The compliance function plays an important role in the institutional realization of prudent operation. Even after the declaration of the emergency phase, even through carrying out its wide-ranging general tasks it must demonstrate its ability to adapt dynamically to sudden circumstances as well. In order to ensure that operations work properly, it is not enough to simply step in. For example, with the introduction of government measures, but also to develop forward-looking strategies to identify and manage emerging risks.
Due to the economic – in particular national economic – effects of the epidemiological situation, a changed environment has emerged. As a consequence there must be ready-to-respond answers to developments in the field of capital markets, to the new challenges of anti-money laundering, or, where appropriate, the increased role of consumer protection expectations.
In light of the above, Compliance must do its job as it has done so far – monitoring changes in international trends and assisting the bank in regulatory compliance in an uncertain regulatory environment, by finding and applying best market practices, and during the period of realignment after the end of the emergency phase. So Compliance is managing the situation, continuously assessing and anticipating the possible outcomes. Moreover it considers it to be a priority to identify the risks involved, and the proactive solutions it can offer, to ensure the continuity of the compliant business.

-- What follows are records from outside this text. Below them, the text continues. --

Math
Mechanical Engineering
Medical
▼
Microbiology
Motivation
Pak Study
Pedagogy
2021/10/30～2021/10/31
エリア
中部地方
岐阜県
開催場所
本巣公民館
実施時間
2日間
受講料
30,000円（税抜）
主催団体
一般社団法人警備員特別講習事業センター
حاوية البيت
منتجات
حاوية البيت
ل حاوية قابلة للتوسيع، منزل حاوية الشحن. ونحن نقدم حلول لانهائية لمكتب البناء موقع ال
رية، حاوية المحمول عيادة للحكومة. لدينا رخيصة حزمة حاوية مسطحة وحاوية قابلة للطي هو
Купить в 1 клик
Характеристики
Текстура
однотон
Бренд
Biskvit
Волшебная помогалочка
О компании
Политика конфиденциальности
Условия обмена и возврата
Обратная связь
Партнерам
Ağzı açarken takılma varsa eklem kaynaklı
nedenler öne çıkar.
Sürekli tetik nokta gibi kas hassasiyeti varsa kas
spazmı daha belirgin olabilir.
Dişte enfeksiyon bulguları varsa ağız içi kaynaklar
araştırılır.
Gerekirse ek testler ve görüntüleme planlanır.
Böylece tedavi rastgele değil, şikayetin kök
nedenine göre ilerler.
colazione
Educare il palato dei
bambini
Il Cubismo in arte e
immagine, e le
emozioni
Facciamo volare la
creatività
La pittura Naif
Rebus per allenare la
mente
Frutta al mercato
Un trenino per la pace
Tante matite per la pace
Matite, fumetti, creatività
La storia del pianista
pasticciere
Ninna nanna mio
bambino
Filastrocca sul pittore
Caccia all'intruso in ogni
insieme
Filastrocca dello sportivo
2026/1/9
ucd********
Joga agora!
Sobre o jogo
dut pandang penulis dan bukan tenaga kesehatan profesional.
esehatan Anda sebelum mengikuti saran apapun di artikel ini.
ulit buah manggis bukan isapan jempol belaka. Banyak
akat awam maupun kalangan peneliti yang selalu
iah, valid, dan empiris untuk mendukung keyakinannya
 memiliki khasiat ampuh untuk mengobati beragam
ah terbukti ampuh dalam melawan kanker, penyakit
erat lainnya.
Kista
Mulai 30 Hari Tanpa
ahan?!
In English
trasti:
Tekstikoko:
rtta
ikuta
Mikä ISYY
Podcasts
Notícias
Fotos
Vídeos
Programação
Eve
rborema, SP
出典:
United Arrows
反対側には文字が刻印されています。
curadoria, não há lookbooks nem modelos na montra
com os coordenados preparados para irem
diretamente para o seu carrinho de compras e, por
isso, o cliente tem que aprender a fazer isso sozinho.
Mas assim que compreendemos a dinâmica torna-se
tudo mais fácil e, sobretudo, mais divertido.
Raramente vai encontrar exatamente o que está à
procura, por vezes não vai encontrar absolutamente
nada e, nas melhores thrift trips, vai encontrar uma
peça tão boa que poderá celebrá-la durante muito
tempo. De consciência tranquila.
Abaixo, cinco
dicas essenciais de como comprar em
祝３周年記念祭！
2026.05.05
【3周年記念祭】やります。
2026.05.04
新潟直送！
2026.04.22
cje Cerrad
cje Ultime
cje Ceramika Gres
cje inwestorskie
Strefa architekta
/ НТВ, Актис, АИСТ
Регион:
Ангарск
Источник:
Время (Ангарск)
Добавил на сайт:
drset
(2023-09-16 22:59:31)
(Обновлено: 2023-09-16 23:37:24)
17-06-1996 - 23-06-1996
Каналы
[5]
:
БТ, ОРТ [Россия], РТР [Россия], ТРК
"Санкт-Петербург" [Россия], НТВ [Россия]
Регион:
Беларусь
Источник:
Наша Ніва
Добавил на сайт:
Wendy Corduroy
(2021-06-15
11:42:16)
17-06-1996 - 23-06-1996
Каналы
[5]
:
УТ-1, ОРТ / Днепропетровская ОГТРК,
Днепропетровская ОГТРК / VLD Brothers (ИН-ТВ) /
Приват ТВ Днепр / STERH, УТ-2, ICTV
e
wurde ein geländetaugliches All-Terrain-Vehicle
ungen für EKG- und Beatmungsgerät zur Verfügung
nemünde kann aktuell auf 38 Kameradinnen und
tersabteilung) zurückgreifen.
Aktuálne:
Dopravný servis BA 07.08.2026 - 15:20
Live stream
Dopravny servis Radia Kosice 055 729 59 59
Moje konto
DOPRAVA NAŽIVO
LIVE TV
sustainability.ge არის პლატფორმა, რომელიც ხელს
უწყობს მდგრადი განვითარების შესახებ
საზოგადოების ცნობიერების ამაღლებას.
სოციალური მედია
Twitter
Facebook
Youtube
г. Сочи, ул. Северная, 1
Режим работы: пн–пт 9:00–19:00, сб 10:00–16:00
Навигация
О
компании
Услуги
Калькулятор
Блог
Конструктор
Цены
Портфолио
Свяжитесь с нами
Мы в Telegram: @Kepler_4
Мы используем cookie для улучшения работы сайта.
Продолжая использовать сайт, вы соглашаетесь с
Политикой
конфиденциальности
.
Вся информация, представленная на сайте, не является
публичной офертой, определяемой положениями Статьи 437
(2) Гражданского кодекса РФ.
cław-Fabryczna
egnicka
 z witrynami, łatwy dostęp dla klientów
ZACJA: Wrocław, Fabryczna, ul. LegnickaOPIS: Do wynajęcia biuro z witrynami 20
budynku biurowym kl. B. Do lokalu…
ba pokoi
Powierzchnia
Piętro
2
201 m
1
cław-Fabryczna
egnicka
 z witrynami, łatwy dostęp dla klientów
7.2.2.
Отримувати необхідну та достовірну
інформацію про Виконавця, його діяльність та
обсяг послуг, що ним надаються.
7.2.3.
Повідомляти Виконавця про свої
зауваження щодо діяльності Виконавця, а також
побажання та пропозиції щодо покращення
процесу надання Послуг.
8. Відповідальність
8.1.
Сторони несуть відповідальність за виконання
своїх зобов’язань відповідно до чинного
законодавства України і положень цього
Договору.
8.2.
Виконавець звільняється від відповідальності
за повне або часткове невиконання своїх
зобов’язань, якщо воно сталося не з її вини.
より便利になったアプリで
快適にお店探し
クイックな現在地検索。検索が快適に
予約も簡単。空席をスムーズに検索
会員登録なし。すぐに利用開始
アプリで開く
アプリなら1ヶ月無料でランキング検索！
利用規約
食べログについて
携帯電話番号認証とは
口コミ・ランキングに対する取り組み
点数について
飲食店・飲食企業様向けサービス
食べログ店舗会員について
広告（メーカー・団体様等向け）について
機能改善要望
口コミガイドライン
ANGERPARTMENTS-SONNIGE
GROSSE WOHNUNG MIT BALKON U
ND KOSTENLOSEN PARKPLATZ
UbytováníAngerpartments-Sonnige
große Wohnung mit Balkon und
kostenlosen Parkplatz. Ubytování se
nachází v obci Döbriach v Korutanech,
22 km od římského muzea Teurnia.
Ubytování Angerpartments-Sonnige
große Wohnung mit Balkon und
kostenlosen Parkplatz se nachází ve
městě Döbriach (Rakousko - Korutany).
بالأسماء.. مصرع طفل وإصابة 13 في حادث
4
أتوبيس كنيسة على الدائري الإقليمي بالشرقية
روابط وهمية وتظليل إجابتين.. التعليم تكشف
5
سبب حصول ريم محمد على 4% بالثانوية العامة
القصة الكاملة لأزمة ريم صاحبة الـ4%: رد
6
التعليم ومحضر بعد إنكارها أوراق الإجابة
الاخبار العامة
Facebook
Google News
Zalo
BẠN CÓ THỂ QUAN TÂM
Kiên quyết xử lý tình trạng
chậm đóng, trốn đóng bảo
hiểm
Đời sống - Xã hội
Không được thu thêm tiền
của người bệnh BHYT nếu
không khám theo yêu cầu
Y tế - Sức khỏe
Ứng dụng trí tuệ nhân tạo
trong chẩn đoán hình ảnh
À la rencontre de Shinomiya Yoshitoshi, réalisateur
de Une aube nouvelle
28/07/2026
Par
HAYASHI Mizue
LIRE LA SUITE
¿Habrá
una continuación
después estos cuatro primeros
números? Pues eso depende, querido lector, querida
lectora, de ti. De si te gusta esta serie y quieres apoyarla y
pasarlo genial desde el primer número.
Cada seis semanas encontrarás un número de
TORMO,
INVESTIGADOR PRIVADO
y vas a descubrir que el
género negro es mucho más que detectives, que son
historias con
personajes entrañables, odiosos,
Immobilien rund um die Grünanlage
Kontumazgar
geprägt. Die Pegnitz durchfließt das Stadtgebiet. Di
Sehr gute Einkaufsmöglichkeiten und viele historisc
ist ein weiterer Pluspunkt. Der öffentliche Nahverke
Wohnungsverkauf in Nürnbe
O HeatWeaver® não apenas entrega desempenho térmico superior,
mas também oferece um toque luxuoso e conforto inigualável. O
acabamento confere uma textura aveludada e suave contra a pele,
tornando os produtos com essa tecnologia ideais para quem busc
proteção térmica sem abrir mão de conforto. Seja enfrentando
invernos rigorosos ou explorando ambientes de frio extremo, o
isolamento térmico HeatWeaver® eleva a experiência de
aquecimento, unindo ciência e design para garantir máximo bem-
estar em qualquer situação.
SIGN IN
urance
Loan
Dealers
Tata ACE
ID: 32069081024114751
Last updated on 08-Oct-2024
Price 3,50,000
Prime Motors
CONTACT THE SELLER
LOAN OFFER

What I see is this: the importance of Compliance and AML is growing because they play a crucial role in online onboarding, remote KYC procedures, transaction screening, sanction compliance, customer protection, capital markets compliance etc.
You are a regular speaker at industry events worldwide – which key influencers/podcasts/books do you recommend to keep up-to-date with the latest developments in AML and financial crime?
I like the books of Jeffrey Robinson, because they are not just for professionals and they can be interesting for everyone. My favorite compliance influencer is Eric T. Young, the former CCO of BNP Paribas. I listen to many AML and Compliance podcasts, the best ones are: AML Conversations, AML Talk Show, Financial Crime Matters and The Compliance Times. I intend to start the first Compliance and AML podcast in Hungarian in June.